# Service Plan??



## amylynne (May 23, 2006)

We just put a down payment for a 25RSS.







Yeah.

Anyways, when we go to pick it and up and sign all of our loan documents we need to decide if we should purchase the extended service contract. It is about $2,000. and lasts five years. It covers most of the major appliances. 
Not having been an Outback owner before, what do you think? Would you recommend it? 
We would love your help.
Thank you, Amy
(Southern California)


----------



## gregjoyal (Jan 25, 2005)

amylynne said:


> We just put a down payment for a 25RSS.
> 
> 
> 
> ...


Nope, not recommended... For $2000 you can fix most of the appliances that might break within that 5 years. Your regular warranties are:

Rubber roof - 12 years
Plumbing - 10 years
Furnace - 5 years
A/C - 2 years
Awning - 3 years
Microwave - 3 years
Refrigerator - 3 years
Water heater - 2 years
Smoke detector - 3 years
Water pump - 2 years
Fiberglass exterior - 2 years
Steel frame - 2 years
Axles - 2 years
TV antenna - 2 years
Stovetop range - 2 years
Toilet - 2 years
Countertop - 2 years

Everything else - 1 year

Oh, and congrats on the purchase.









Greg


----------



## Castle Rock Outbackers (Jan 18, 2004)

Don't do it. Big money maker for the dealer and insurance company.

Randy.


----------



## Moosegut (Sep 24, 2005)

What they said.


----------



## biga (Apr 17, 2006)

Also, watch the paperwork carefully. I know of a dealer near me (non-outback) that does not qualify you for the best interest rate if you do not purchase the maintenance plan.


----------



## GlenninTexas (Aug 11, 2004)

Personally I wouldn't do it, but it's an individual decision. If you want the extra peace of mind then you may want to conside it. What i'd do however is not sign up while your signing everyhing else. They may tell you you have to sign up before you take possesion, but that's BS. If you wnat it later, they'll sell it to you. Instead, request a copy of the warranty to take home and read. You can then take your time and evaluate the coverage and make a decision without the pressure.

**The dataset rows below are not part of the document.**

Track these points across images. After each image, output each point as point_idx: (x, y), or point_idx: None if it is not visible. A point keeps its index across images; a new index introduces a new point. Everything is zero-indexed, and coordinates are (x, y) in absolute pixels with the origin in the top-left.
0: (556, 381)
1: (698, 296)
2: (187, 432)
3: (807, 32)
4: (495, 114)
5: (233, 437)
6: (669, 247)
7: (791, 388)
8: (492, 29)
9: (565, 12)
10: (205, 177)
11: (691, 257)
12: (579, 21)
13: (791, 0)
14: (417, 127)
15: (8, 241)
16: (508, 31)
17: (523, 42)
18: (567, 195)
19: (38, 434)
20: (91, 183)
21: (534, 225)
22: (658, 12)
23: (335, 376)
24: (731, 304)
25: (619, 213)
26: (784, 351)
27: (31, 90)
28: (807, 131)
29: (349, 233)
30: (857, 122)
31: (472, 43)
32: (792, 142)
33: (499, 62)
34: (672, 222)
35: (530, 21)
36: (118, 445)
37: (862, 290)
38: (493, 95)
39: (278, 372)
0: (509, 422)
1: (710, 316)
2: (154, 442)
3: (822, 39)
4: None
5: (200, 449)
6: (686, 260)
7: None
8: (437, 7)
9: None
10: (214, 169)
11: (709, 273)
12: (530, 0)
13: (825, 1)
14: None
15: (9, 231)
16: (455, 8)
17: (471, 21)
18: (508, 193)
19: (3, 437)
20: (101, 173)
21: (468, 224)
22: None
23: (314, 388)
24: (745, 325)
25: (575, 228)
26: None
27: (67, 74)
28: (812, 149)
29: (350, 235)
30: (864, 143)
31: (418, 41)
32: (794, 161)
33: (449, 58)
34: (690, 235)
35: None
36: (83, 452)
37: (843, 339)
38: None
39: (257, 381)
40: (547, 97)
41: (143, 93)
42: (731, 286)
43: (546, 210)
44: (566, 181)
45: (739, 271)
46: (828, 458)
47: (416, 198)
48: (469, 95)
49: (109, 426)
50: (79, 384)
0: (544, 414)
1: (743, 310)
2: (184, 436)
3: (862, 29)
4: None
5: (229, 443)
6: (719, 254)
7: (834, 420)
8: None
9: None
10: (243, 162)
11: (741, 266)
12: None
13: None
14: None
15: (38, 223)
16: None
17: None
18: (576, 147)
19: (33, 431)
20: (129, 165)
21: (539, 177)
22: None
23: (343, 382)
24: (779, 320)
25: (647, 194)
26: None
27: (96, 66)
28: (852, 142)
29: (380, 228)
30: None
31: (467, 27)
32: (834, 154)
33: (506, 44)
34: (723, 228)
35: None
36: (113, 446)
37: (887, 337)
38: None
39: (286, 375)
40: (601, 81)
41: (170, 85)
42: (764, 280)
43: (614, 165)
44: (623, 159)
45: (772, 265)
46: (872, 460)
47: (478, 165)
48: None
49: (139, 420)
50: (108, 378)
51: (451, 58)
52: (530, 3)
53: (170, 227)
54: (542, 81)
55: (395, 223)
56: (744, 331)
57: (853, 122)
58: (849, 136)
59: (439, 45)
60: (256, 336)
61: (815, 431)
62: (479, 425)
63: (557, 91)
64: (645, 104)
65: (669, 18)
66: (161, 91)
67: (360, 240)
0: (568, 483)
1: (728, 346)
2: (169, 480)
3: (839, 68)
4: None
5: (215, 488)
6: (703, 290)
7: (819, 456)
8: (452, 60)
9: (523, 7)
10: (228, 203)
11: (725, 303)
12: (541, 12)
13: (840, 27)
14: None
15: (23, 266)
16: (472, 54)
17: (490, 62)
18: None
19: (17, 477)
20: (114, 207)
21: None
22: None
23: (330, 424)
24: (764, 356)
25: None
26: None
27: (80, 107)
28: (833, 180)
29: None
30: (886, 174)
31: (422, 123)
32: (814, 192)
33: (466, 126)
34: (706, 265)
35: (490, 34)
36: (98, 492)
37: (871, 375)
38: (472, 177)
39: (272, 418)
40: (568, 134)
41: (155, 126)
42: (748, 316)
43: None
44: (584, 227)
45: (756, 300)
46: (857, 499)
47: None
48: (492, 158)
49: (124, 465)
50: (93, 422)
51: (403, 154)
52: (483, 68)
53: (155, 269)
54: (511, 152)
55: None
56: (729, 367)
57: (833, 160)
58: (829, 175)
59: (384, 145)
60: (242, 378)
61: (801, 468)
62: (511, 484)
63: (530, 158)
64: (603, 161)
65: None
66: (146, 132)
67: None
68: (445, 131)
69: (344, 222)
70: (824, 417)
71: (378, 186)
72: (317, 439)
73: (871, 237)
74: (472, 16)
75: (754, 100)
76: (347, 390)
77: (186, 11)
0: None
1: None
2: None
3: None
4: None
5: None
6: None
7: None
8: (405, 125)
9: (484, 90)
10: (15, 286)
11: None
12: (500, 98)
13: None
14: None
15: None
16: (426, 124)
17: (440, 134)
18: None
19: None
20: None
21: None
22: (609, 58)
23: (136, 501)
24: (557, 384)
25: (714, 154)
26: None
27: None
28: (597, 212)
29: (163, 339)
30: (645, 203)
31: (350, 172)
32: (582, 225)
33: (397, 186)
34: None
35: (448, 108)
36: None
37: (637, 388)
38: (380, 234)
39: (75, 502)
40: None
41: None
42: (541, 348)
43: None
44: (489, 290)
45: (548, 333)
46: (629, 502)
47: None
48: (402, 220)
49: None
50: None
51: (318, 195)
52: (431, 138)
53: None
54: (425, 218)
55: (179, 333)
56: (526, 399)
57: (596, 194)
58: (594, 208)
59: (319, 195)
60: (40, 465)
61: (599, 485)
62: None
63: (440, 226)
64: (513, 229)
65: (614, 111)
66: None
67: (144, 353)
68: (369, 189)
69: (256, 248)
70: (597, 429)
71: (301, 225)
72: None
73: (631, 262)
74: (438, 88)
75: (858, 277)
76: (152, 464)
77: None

You said "covers MOST of the major appiances", find out exactly what is and isn't covered. Even on the covered appliances they may not cover the more expensive components.

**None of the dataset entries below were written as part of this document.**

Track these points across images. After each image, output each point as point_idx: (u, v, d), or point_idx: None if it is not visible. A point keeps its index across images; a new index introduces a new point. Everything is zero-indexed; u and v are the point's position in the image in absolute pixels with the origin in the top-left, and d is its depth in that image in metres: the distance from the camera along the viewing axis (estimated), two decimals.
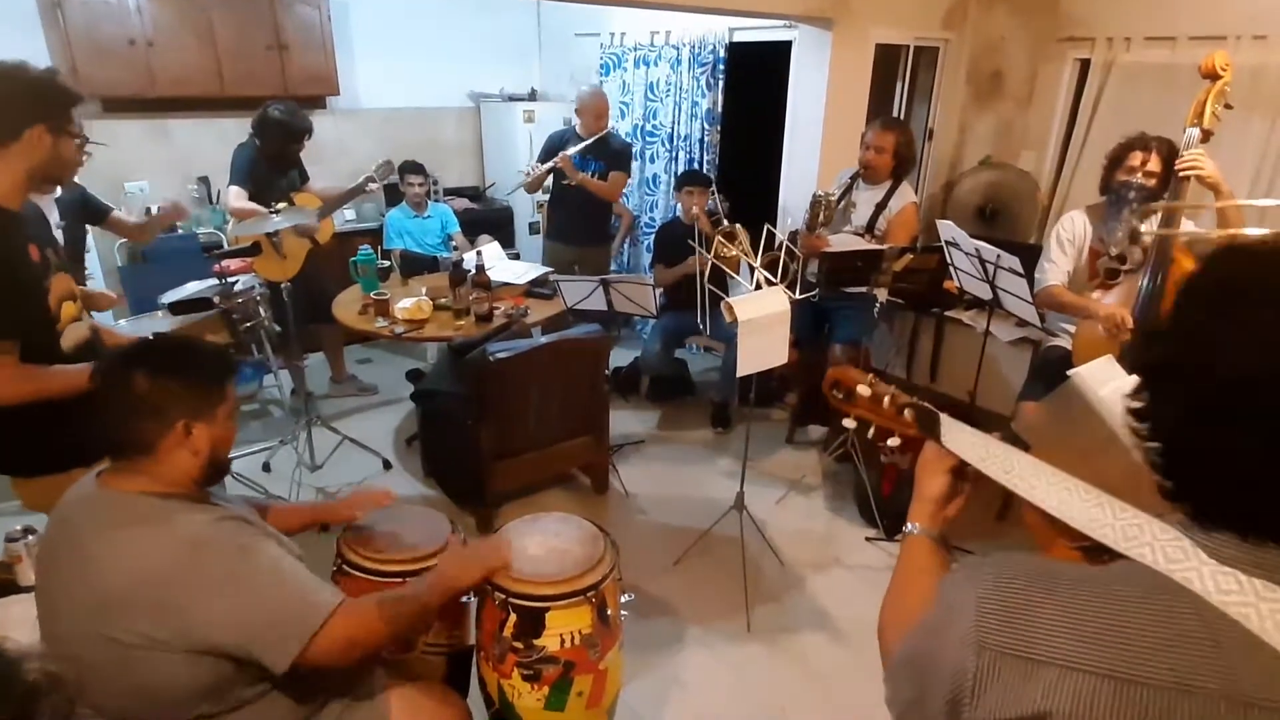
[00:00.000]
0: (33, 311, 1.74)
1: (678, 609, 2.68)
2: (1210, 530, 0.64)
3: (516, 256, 4.84)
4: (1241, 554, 0.62)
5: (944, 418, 1.00)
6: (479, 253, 3.63)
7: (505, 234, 5.26)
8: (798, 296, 2.49)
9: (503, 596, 1.62)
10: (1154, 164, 2.56)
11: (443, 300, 3.47)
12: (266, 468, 3.50)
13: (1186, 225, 2.48)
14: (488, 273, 3.44)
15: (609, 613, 1.71)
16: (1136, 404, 0.69)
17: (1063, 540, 1.01)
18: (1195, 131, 2.33)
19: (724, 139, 4.59)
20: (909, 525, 1.00)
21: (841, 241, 3.33)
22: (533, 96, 5.65)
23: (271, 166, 3.68)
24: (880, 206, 3.39)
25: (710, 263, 2.61)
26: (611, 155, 4.08)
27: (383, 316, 3.37)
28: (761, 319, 2.35)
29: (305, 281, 3.59)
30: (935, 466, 1.00)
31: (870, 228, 3.41)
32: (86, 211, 2.96)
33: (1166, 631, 0.61)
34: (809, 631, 2.60)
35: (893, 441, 1.07)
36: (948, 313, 3.96)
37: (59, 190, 2.66)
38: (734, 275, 2.71)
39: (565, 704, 1.67)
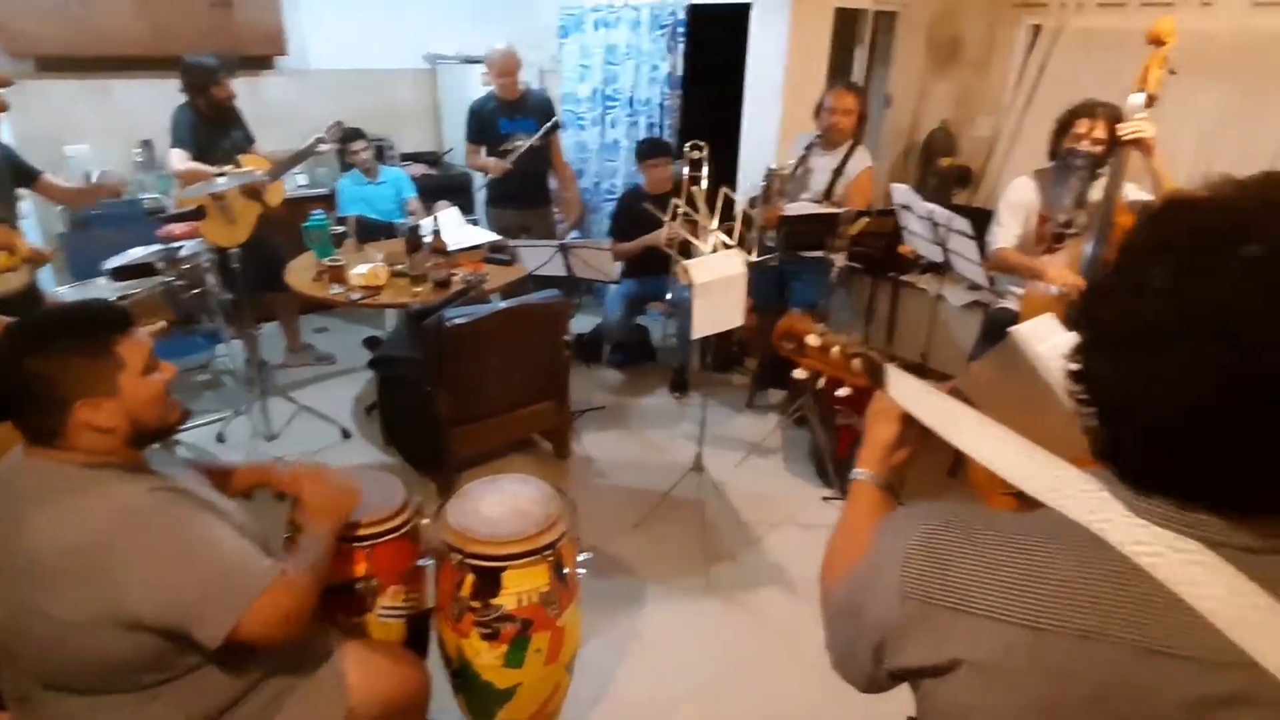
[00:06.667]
0: None
1: (638, 568, 2.72)
2: (1145, 494, 0.63)
3: (475, 223, 4.77)
4: (1176, 517, 0.61)
5: (890, 368, 1.00)
6: (436, 218, 3.58)
7: (464, 200, 5.16)
8: (754, 259, 2.51)
9: (459, 557, 1.64)
10: (1100, 131, 2.61)
11: (399, 266, 3.42)
12: (220, 438, 3.45)
13: (1129, 189, 2.54)
14: (445, 239, 3.39)
15: (566, 571, 1.73)
16: (1075, 366, 0.66)
17: (999, 488, 1.04)
18: (1141, 97, 2.37)
19: (684, 103, 4.55)
20: (856, 471, 1.00)
21: (799, 209, 3.34)
22: None
23: (211, 125, 3.56)
24: (837, 172, 3.41)
25: (676, 235, 2.61)
26: (541, 112, 4.09)
27: (338, 283, 3.30)
28: (717, 281, 2.37)
29: (256, 248, 3.49)
30: (885, 415, 1.00)
31: (828, 193, 3.43)
32: (14, 173, 2.84)
33: (1081, 582, 0.62)
34: (766, 587, 2.66)
35: (842, 391, 1.07)
36: (903, 277, 4.02)
37: None
38: (694, 240, 2.71)
39: (523, 661, 1.69)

Good luck. Oh and by the way print a copy of the PDI (Pre-delivery Inspection) and give the unit a thorough going over before you take it off the lot.

Welcome to Outbackers.
Regards, Glenn


----------



## PDX_Doug (Nov 16, 2004)

First of all...

action *Welcome to Outbackers, amylynne!* action 
I'm glad you found us!









As far as the extended warranty is concerned, I would recommend against it.

That said, we did buy one on ours (for about half what you quoted), for the same reasons. All those systems and the environment they have to live in, made it seem like a good deal. But the fact is, they are pretty reliable, and even if they need replacing after the initial warranty has expired, most of them are not that expensive. Furthermore, the 'restrictions' the extended warranty will put on the repair facility will limit who is willing to work on your Outback.

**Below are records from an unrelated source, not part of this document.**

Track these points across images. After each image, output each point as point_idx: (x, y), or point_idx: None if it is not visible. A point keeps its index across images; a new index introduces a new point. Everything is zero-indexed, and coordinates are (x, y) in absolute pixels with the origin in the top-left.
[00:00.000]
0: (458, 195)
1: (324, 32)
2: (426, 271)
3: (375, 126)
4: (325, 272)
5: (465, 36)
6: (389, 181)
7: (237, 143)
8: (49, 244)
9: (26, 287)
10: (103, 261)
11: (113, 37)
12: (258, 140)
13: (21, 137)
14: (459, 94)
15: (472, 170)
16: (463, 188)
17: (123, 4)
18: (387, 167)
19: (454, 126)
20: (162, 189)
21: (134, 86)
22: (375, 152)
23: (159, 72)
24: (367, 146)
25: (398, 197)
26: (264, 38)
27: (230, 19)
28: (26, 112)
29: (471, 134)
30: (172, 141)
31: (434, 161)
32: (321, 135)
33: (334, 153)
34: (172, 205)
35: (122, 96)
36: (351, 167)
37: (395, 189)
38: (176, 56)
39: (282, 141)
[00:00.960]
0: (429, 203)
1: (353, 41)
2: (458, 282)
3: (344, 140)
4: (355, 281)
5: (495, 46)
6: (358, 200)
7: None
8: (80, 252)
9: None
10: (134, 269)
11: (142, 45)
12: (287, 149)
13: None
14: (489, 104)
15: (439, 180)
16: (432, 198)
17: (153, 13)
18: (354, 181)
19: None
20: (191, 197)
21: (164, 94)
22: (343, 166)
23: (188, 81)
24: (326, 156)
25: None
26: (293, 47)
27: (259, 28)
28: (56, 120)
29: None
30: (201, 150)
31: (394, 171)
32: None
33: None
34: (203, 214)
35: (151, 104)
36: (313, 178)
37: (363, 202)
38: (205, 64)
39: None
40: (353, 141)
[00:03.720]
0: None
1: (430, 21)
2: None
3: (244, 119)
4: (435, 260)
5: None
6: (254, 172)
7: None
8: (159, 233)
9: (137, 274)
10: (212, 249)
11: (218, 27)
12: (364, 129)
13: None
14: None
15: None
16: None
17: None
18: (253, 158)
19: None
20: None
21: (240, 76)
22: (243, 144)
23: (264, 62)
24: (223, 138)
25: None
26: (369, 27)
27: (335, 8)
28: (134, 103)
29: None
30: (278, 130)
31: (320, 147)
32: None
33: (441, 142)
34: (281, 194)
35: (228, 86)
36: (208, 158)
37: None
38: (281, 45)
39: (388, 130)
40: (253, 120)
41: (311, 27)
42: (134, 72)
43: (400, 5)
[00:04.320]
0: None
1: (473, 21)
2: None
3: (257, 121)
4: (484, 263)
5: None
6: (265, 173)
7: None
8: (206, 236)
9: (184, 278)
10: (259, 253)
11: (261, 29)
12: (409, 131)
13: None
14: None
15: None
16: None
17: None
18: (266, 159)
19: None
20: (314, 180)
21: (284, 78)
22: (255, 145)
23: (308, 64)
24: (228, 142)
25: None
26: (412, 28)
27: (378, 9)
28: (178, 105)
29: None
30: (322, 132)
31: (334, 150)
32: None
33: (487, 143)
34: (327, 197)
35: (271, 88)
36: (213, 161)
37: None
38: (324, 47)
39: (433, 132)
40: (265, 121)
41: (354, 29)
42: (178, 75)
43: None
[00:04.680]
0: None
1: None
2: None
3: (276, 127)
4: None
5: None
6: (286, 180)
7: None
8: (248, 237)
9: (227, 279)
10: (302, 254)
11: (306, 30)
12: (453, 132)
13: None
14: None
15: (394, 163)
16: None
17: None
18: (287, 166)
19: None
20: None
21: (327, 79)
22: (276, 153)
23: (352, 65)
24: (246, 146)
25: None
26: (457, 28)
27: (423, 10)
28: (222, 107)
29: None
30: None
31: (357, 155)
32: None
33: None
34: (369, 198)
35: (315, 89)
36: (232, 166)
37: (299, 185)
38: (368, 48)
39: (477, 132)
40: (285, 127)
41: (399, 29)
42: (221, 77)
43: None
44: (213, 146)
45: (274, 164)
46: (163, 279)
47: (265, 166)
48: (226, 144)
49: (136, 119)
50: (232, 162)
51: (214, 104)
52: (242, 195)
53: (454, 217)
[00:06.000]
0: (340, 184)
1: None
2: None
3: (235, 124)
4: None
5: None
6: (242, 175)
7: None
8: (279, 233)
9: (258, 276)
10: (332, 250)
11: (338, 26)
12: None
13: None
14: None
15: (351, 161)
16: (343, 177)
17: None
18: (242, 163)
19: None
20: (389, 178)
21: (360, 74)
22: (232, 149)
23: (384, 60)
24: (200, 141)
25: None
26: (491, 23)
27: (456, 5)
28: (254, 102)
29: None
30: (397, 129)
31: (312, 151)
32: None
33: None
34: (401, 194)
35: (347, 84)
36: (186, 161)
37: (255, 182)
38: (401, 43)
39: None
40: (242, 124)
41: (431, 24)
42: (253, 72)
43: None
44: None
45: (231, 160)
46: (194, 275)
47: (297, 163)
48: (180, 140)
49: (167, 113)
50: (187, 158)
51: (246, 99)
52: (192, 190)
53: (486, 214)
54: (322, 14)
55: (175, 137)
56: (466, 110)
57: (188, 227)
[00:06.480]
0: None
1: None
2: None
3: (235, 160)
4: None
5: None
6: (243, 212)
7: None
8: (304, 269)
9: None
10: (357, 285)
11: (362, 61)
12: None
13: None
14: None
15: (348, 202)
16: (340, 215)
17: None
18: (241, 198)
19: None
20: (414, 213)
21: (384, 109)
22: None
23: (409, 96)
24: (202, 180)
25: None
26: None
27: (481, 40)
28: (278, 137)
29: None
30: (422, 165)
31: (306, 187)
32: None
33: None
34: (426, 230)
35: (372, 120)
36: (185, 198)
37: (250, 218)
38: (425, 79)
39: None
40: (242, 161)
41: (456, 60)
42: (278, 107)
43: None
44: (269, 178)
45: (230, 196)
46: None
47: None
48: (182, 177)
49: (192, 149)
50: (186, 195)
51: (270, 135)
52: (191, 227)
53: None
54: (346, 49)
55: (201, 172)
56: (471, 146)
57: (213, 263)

I bought one on the Outback. I have never bought one before. I will never buy one again. lesson learned!









Happy Trails,
Doug


----------



## 7heaven (Jun 4, 2005)

Ditto, it's a waste of money...pure profit for the dealer. You can do a lot of mods with $2,000...


----------



## campmg (Dec 24, 2005)

I agree with everyone else here. Dealer quoted me $1,000 but not sure how long the warranty was. Like the ext. warranty for my car, it never seems to cover anything anyway. I have it on the car as dealers are always anxious to work on cars. Travel trailers are another story. Save your $ and find a nice place for repair work when you need it.


----------



## Grunt0311 (Aug 23, 2005)

Ummm, I guess I will go with the majority. In 5 years, a lot would have to break to beat the $2000 mark.

Bill


----------



## huntr70 (Jul 8, 2005)

Castle Rock Outbackers said:


> Don't do it. Big money maker for the dealer and insurance company.
> 
> Randy.
> [snapback]113602[/snapback]​


You forgot the ten day warranty on the Chinese tires...










Steve


----------



## Ghosty (Jan 17, 2005)

Don't do it ...

Plus its more then $2000 -- you forgot to mention that it also has a $50 top $100 deductible ea time you use it...

RUN AWAY


----------



## shaela21 (Aug 16, 2005)

There always has to be one, and this time it is me. I did get the extended warranty, though it was not that expensive and lasts for 10 years. Bumper to bumber and it covers everything. I guess the main reason I got it was peace of mind so when we are out camping and the A/C or fridge or anything decides to pack it in, my vacation is not ruined. Warranty will cover it, and does not come out of pocket and the vacation continues. Plus, it I do not use the warranty at all during the 10 years, it is fully refunded back to me.


----------



## Oregon_Camper (Sep 13, 2004)

I would say if you're good with tools and can fix minor problems on your own, then the extented service plan probably isn't the best use of your hard earned money.


----------



## amylynne (May 23, 2006)

Thank you all for your sound advice. We are not going to purchase the extended service contract. We appreciate your wisdom.

~amy


----------



## Oregon_Camper (Sep 13, 2004)

Glad to help...









You could send Vern a few $$ from what you just saved to help with the cost of running this forum.


----------